Below is a listing; write it out exactly and drop any images from it.
++++ INPUT DATA ++++
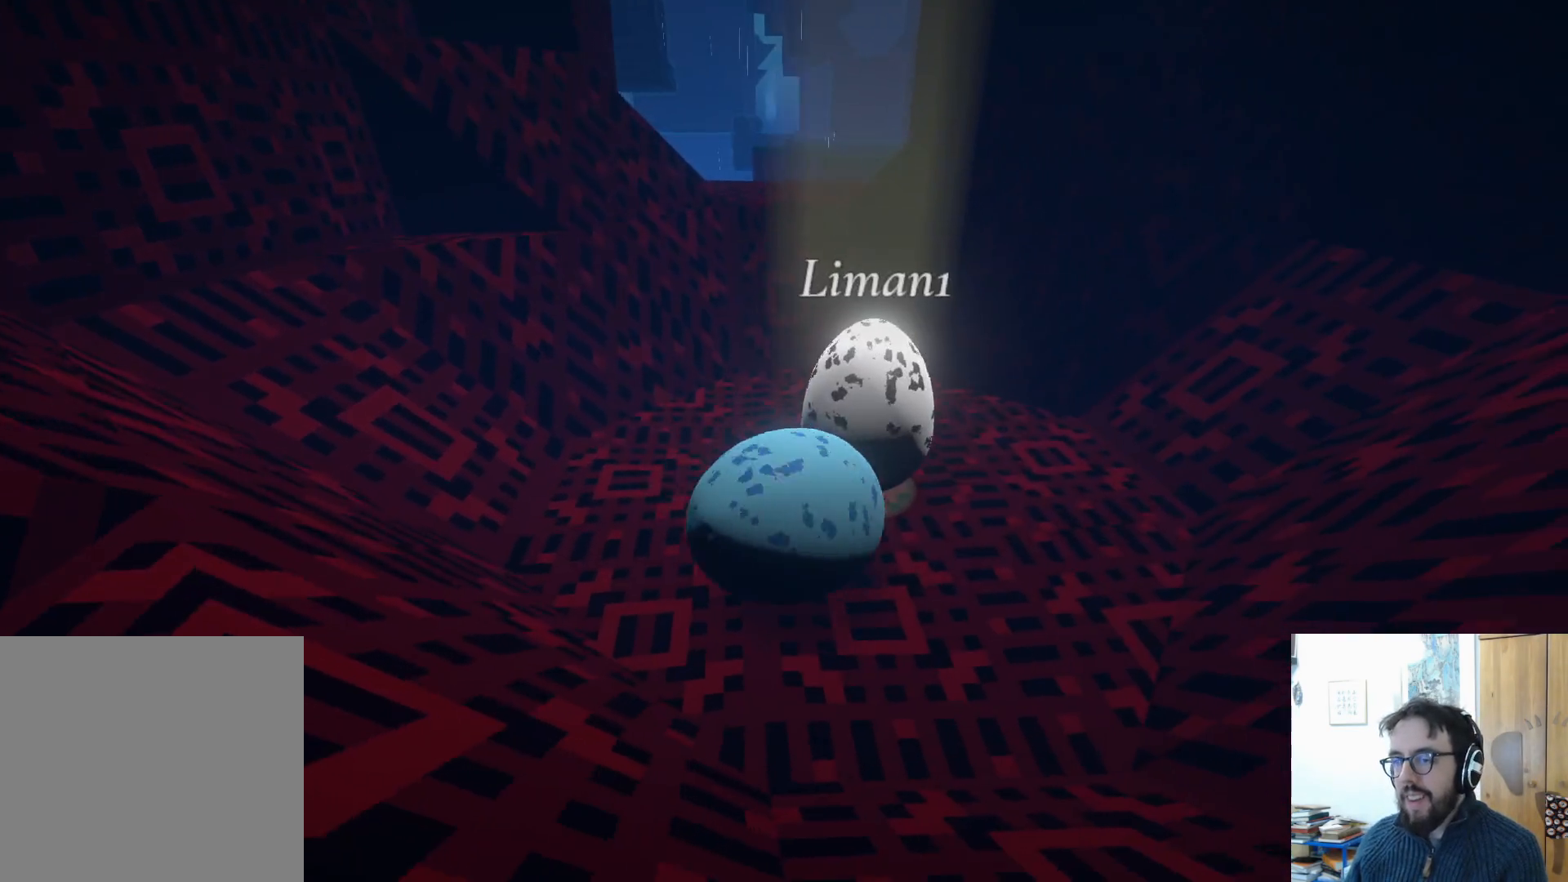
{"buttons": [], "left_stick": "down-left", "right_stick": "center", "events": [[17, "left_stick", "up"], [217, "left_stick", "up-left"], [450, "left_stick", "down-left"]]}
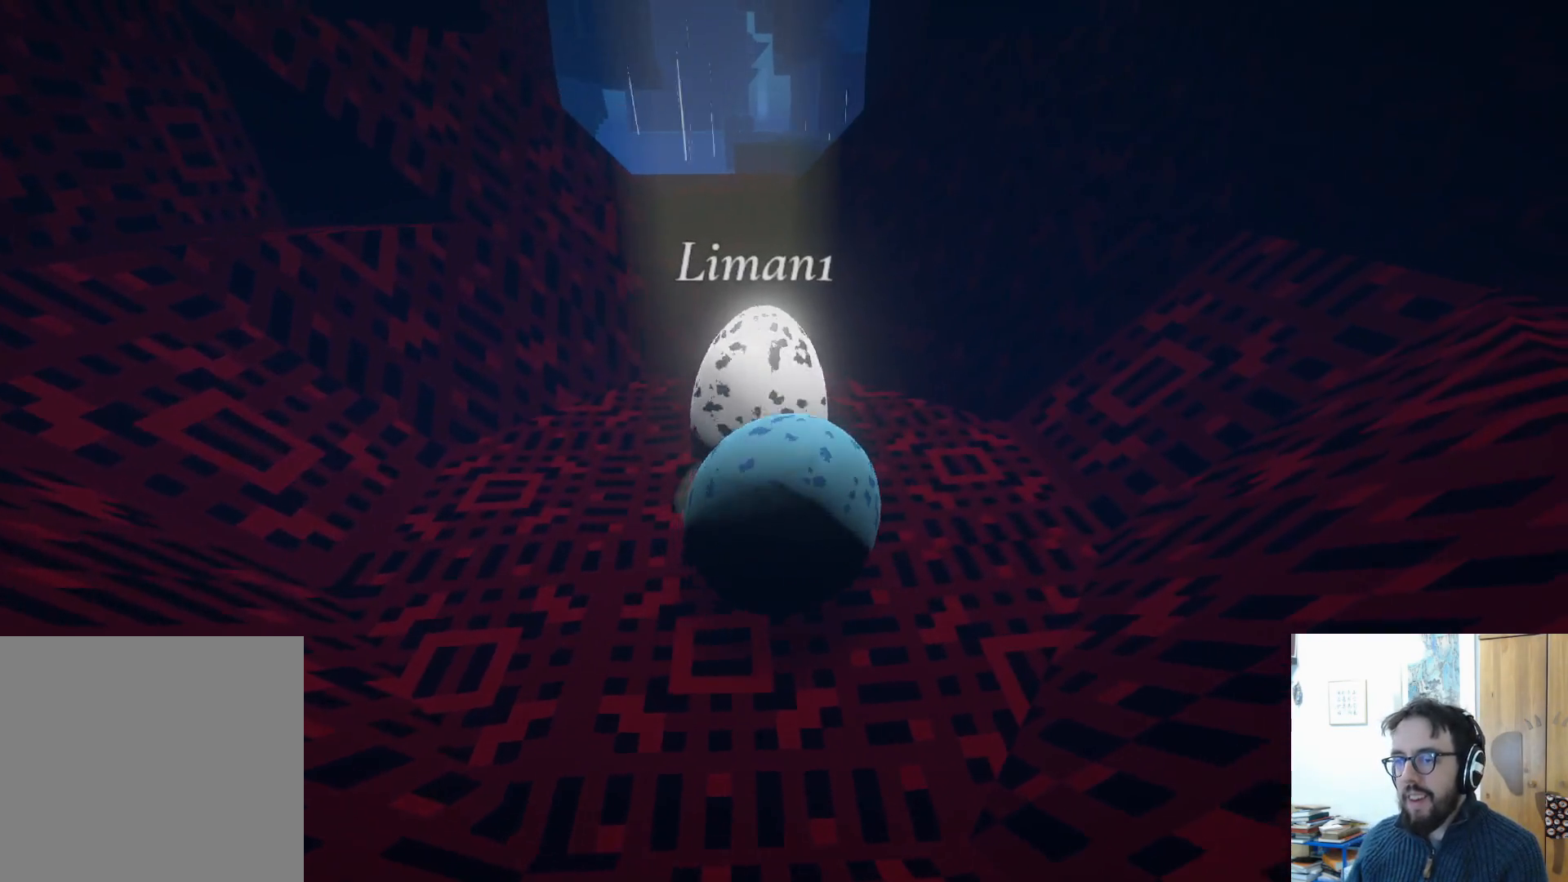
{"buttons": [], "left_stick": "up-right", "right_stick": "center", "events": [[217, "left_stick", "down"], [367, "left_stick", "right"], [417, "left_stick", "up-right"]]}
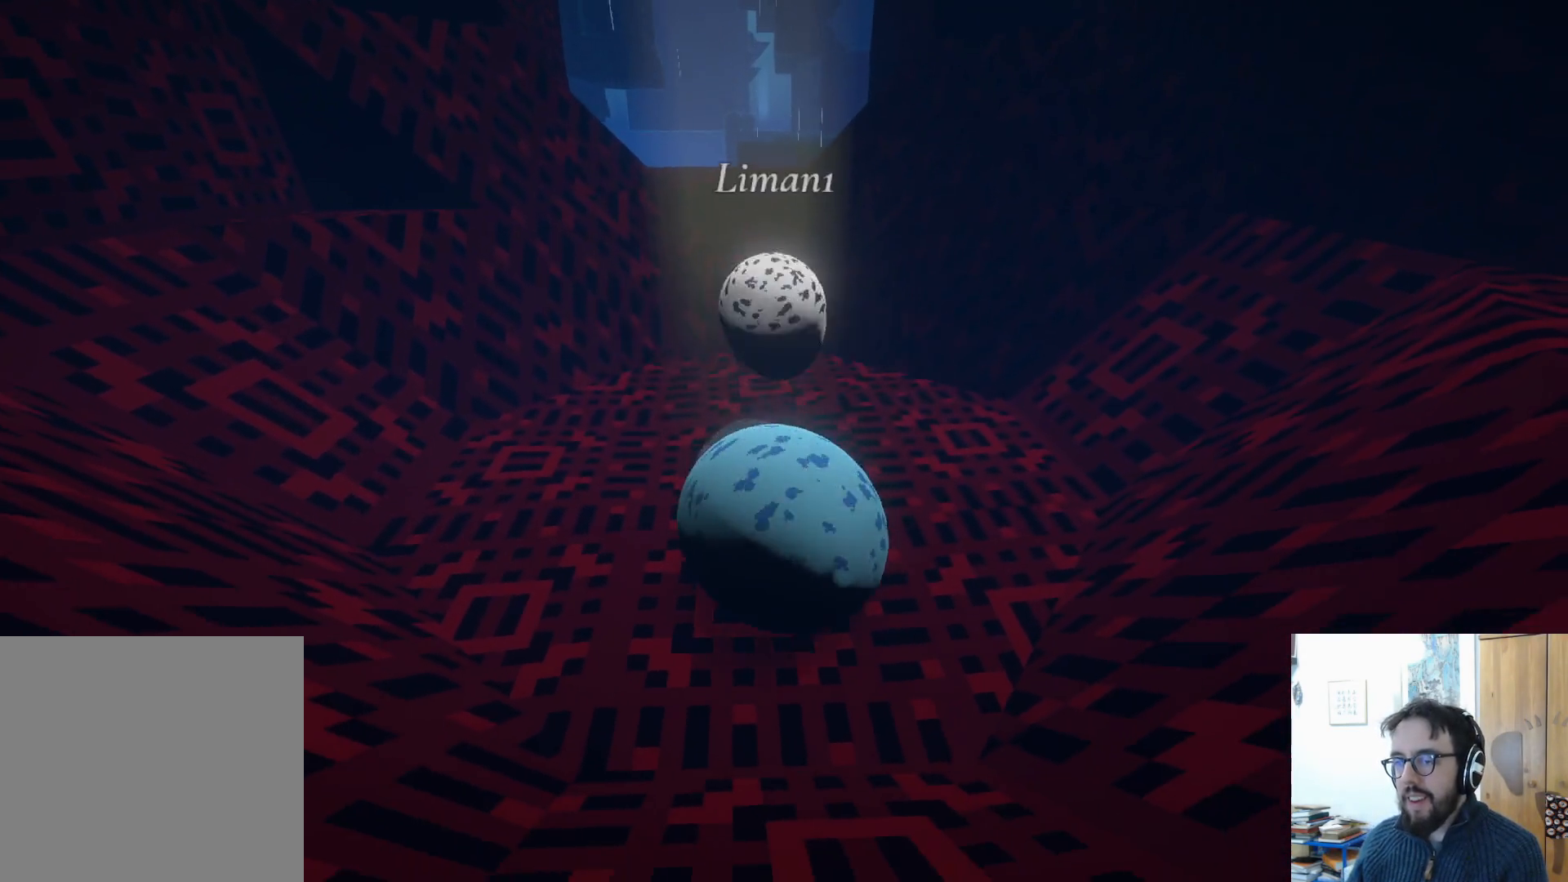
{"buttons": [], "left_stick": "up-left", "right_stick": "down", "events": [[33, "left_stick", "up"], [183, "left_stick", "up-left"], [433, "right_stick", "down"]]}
++++
■ OUTPUT:
{"buttons": [], "left_stick": "down-left", "right_stick": "center", "events": [[17, "left_stick", "up"], [217, "left_stick", "up-left"], [450, "left_stick", "down-left"]]}
{"buttons": [], "left_stick": "up-right", "right_stick": "center", "events": [[217, "left_stick", "down"], [367, "left_stick", "right"], [417, "left_stick", "up-right"]]}
{"buttons": [], "left_stick": "up-left", "right_stick": "down", "events": [[33, "left_stick", "up"], [183, "left_stick", "up-left"], [433, "right_stick", "down"]]}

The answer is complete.